Using the data below, reproduce exactly the lines from the line with "we have lots of it! Here’s a sneak preview…" to the line with "Door Frame Repair In North York Door Frame", both included; pictures must be dropped.

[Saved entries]
----------

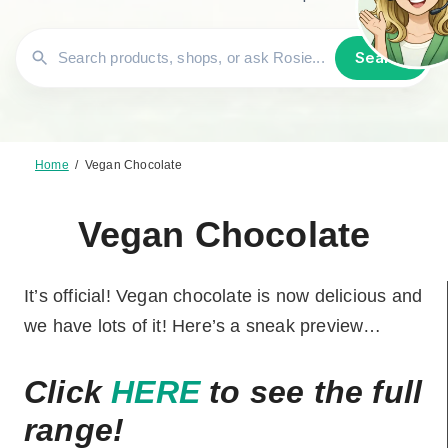
Search
Home
/
Vegan Chocolate
Vegan Chocolate
It’s official! Vegan chocolate is now delicious and
we have lots of it! Here’s a sneak preview…
Click
HERE
to see the full
range!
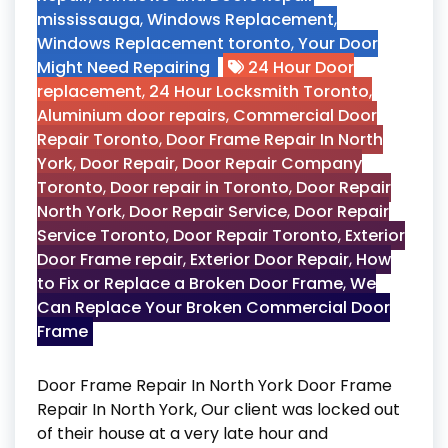
mississauga
,
Windows Replacement
,
Windows Replacement toronto
,
Your Door
Might Need Repairing
24 Hour Door
replacement
,
24 Hour Locksmith Toronto
,
Aluminium door repairs
,
Commercial Door
Repair Toronto
,
Door Frame Repair In North
York
,
Door Repair
,
Door Repair Company
Toronto
,
Door repair in Toronto
,
Door Repair
North York
,
Door Repair Service
,
Door Repair
Service Toronto
,
Door Repair Toronto
,
Exterior
Door Frame repair
,
Exterior Door Repair
,
How
to Fix or Replace a Broken Door Frame
,
We
Can Replace Your Broken Commercial Door
Frame
Door Frame Repair In North York Door Frame
Repair In North York, Our client was locked out
of their house at a very late hour and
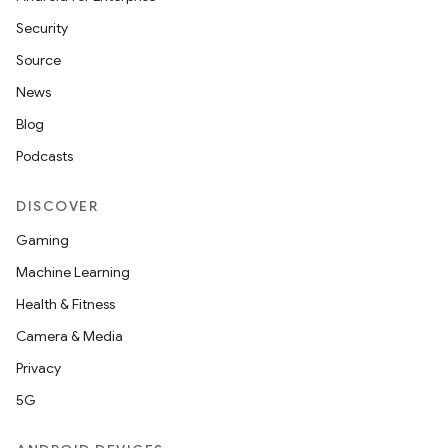
Security
Source
News
Blog
Podcasts
DISCOVER
Gaming
Machine Learning
Health & Fitness
Camera & Media
Privacy
5G
ions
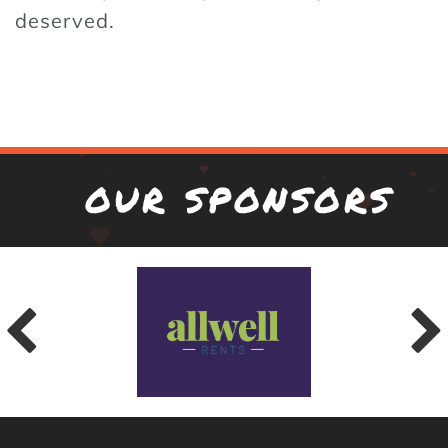
deserved.
OUR SPONSORS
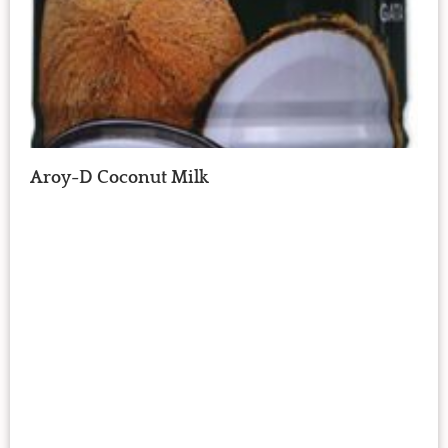
Aroy-D Coconut Milk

----------

**RESULT FOR THIS EXERCISE:**
we have lots of it! Here’s a sneak preview…
Click
HERE
to see the full
range!
mississauga
,
Windows Replacement
,
Windows Replacement toronto
,
Your Door
Might Need Repairing
24 Hour Door
replacement
,
24 Hour Locksmith Toronto
,
Aluminium door repairs
,
Commercial Door
Repair Toronto
,
Door Frame Repair In North
York
,
Door Repair
,
Door Repair Company
Toronto
,
Door repair in Toronto
,
Door Repair
North York
,
Door Repair Service
,
Door Repair
Service Toronto
,
Door Repair Toronto
,
Exterior
Door Frame repair
,
Exterior Door Repair
,
How
to Fix or Replace a Broken Door Frame
,
We
Can Replace Your Broken Commercial Door
Frame
Door Frame Repair In North York Door Frame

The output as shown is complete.